Clerihew corner (philosophy edition)

by Harry on October 31, 2017

I rediscovered Clerihews at my dad’s house recently, noticing and devouring his copy of The Complete Clerihews. Clerihews were invented by EC (Edward Clerihew) Bentley (author of Trent’s Last Case, one of the greatest detective novels to be written by someone who wrote only one detective novel). [1] They have a strict format: they must be about a person who is reasonably well known, 4 lines, with an AA BB rhyming scheme. They also seem to observe other unstated criteria. They are not cruel, or didactic, and the person about whom they are written must have some sort of substance. Gavin Ewart points out in his introduction to The Collected that they could be used for biting satire but Bentley never does that and he (Ewart) is unaware of them ever being used so. They are gentle. The pay-off would ideally come as something of a surprise, but not be completely irrelevant: Surrealism and whimsy are permitted, indeed encouraged. The name of the subject usually (but not always) comes at the end of the first line, challenging the author to find a good, but non-obvious, rhyme (as you’ll see in a moment he rhymes Plato with potato which is only one part of the genius of my favourite clerihew). There are no rules about rhythm except, as far as I can tell, that if you write several, you should vary the meter. (All Bentley’s clerihews seem to have been illustrated by GK Chesterton: I can’t rival that!).
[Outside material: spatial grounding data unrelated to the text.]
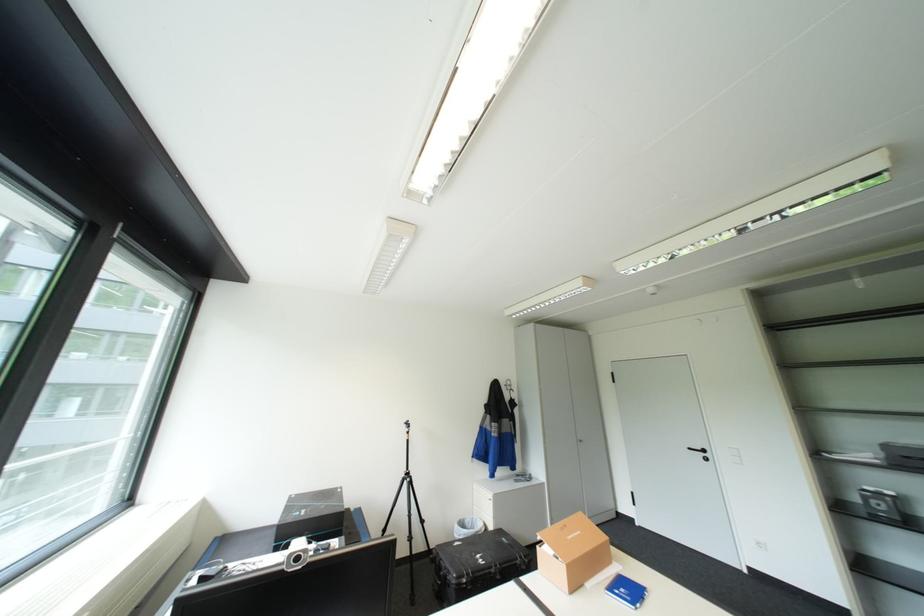
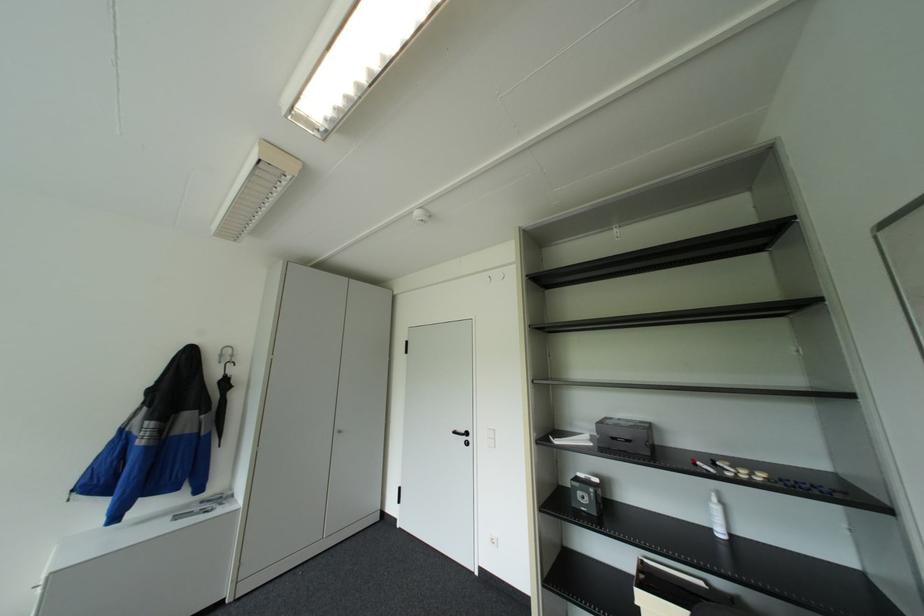
Locate, in the second image, the point that corresponds to point 698,447 in the first image.

(463, 431)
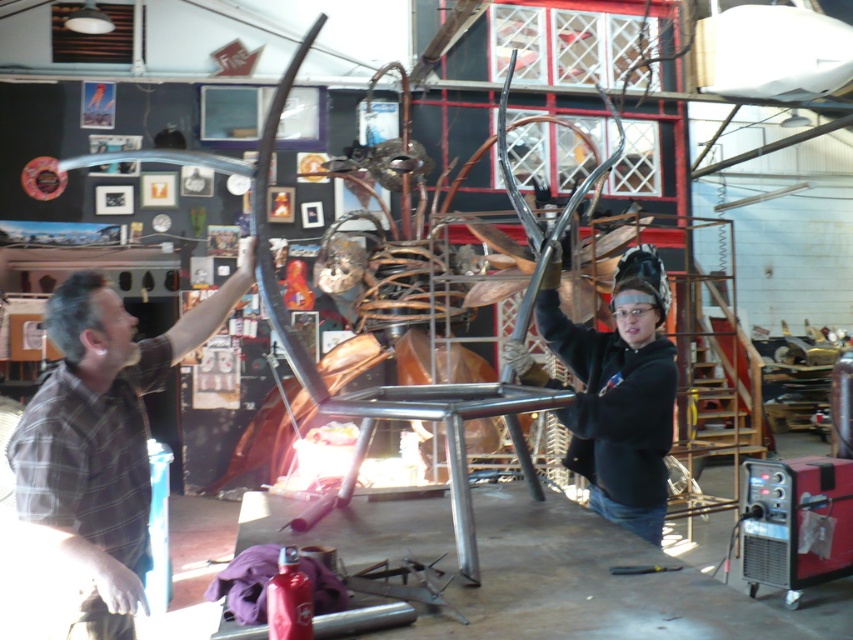
Which is more to the left, brown plaid shirt at left or black matte welding helmet at upper center?

From the viewer's perspective, brown plaid shirt at left appears more on the left side.

In the scene shown: Is brown plaid shirt at left smaller than black matte welding helmet at upper center?

Incorrect, brown plaid shirt at left is not smaller in size than black matte welding helmet at upper center.

Is point (61, 406) positioned behind point (663, 426)?

No, it is in front of (663, 426).

The width and height of the screenshot is (853, 640). Find the location of `brown plaid shirt at left`. brown plaid shirt at left is located at coordinates (102, 442).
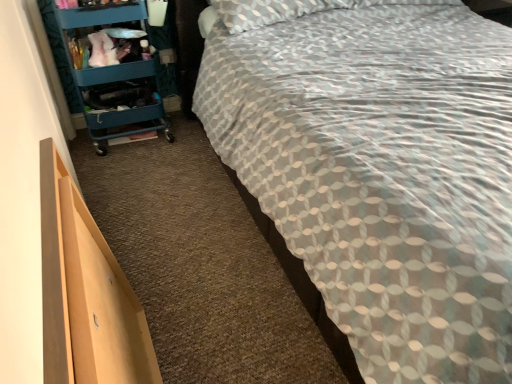
Question: Is light wood drawer at lower left bigger or smaller than patterned fabric bed at center?

Choices:
 (A) small
 (B) big

Answer: (A)

Question: Choose the correct answer: Is light wood drawer at lower left inside patterned fabric bed at center or outside it?

Choices:
 (A) inside
 (B) outside

Answer: (B)

Question: Which object is the farthest from the light wood drawer at lower left?

Choices:
 (A) teal plastic cart at left
 (B) patterned fabric bed at center

Answer: (A)

Question: Which object is positioned farthest from the teal plastic cart at left?

Choices:
 (A) patterned fabric bed at center
 (B) light wood drawer at lower left

Answer: (B)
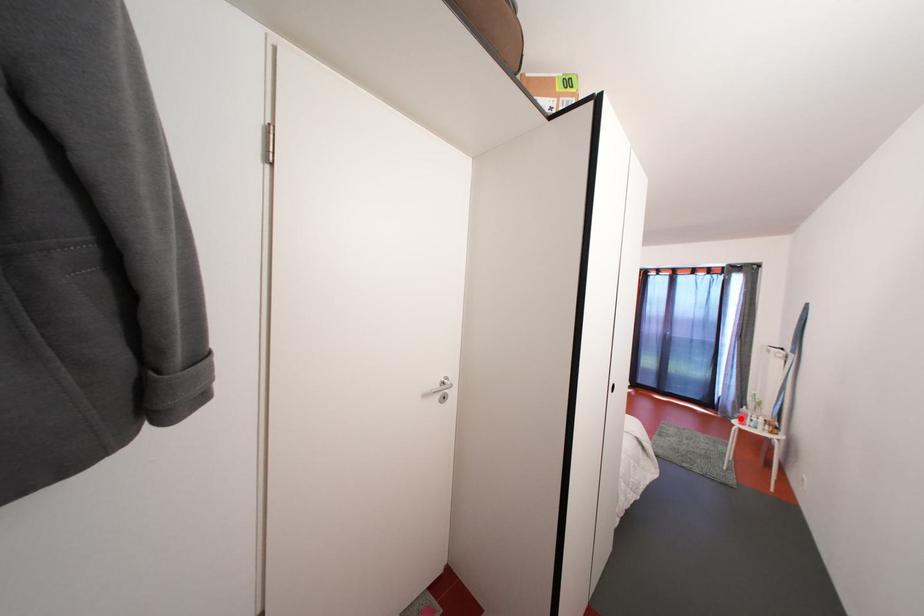
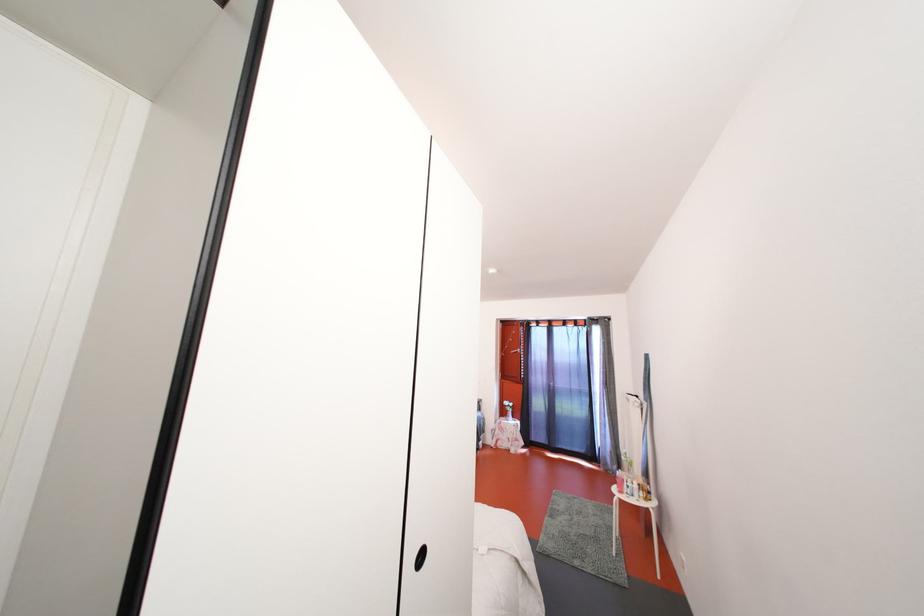
Question: A red point is marked in image1. In image2, is the corresponding 3D point closer to the camera or farther? Reply with the corresponding letter.

Choices:
 (A) The corresponding 3D point is closer.
 (B) The corresponding 3D point is farther.

Answer: (B)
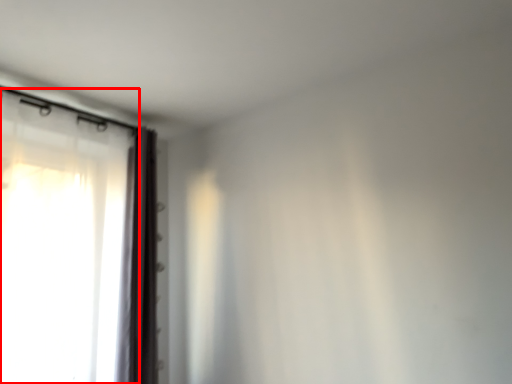
Question: Where is curtain (annotated by the red box) located in relation to curtain in the image?

Choices:
 (A) right
 (B) left

Answer: (B)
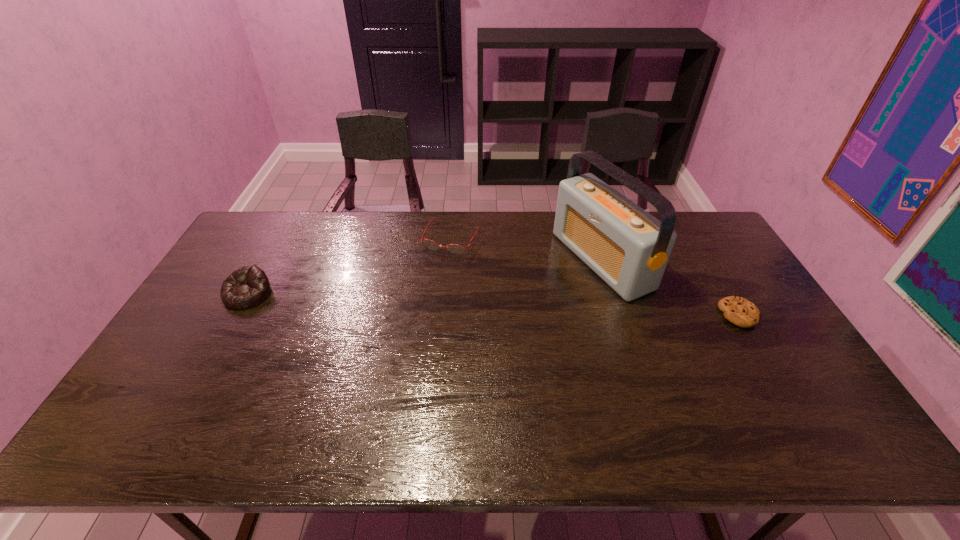
Image resolution: width=960 pixels, height=540 pixels. In the image, there is a desktop. Find the location of `free space at the far edge`. free space at the far edge is located at coordinates (372, 212).

You are a GUI agent. You are given a task and a screenshot of the screen. Output one action in this format:
    pyautogui.click(x=<x>, y=<y>)
    Task: Click on the free location at the near edge of the desktop
    
    Given the screenshot: What is the action you would take?
    pyautogui.click(x=660, y=386)

Where is `vacant space at the right edge of the desktop`? Image resolution: width=960 pixels, height=540 pixels. vacant space at the right edge of the desktop is located at coordinates (759, 301).

At what (x,y) coordinates should I click in order to perform the action: click on vacant space at the far left corner of the desktop. Please return your answer as a coordinate pair (x, y). The image size is (960, 540). Looking at the image, I should click on (281, 226).

This screenshot has height=540, width=960. Find the location of `free space at the far right corner of the desktop`. free space at the far right corner of the desktop is located at coordinates (703, 224).

Locate an element on the screen. free area in between the radio receiver and the beanbag is located at coordinates (424, 278).

The width and height of the screenshot is (960, 540). I want to click on unoccupied area between the third shortest object and the spectacles, so click(x=349, y=266).

Find the location of a particular element. empty space between the third shortest object and the spectacles is located at coordinates (349, 266).

At what (x,y) coordinates should I click in order to perform the action: click on free space that is in between the cookie and the spectacles. Please return your answer as a coordinate pair (x, y). Image resolution: width=960 pixels, height=540 pixels. Looking at the image, I should click on (595, 276).

Identify the location of free area in between the cookie and the spectacles. This screenshot has height=540, width=960. (595, 276).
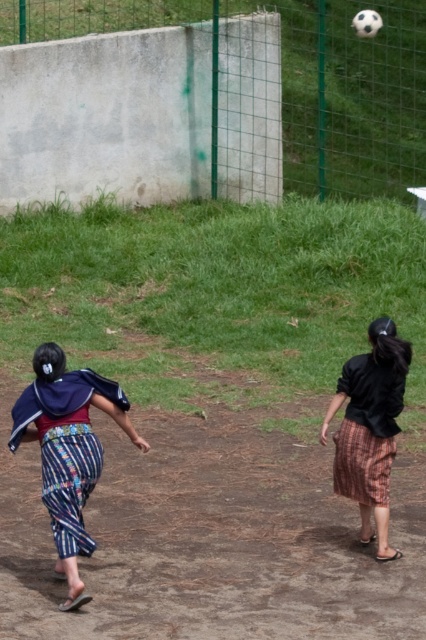
You are a soccer player trying to score a goal. You see two points on the field marked as point (x=65, y=396) and point (x=347, y=468). Which point is closer to you if you are facing the direction of the ball?

Point (x=65, y=396) is in front of point (x=347, y=468), so it is closer to you when facing the direction of the ball.

You are a photographer trying to capture a photo of the striped fabric pants at lower left and the black cotton shirt at center. Which one should you focus on first to ensure both are in focus?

Here are three of Bentley’s best:

The intrepid Ricardo
With characteristic bravado
Alluded openly to Rent
Wherever he went.

It was rather disconcerting for Hannibal
To be introduced to a cannibal
Who expressed the very highest opinion
Of cold pickled Carthaginian

And my favourite of all:

Although the dialogues of Plato
Do not actually mention the potato
They inculcate strongly that we should
Seek the Absolute Ideal Good.

The unwritten strictures rule out certain subjects. It seems morally dodgy to be whimsical about President Trump, for example (Bentley does one about Goebbels and Hitler, and it doesn’t feel right at all, especially when you learn it was written in 1939); and just difficult (though not impossible, and I don’t think dodgy) to be whimsical or surreal about Jacob Rees-Mogg (how can you be surreal about a person who declares himself, correctly, an embodiment of the surreal?). Bentley tends toward historical subjects – kings, presidents, philosophers, musicians, literary figures – with just a smattering of his contemporaries, most of whom are no longer household names, represented (Captain Wedgewood-Benn features – with luck there will always be a Benn about whom to write clerihews).

So, I’ve been trying to write some. They’re hard!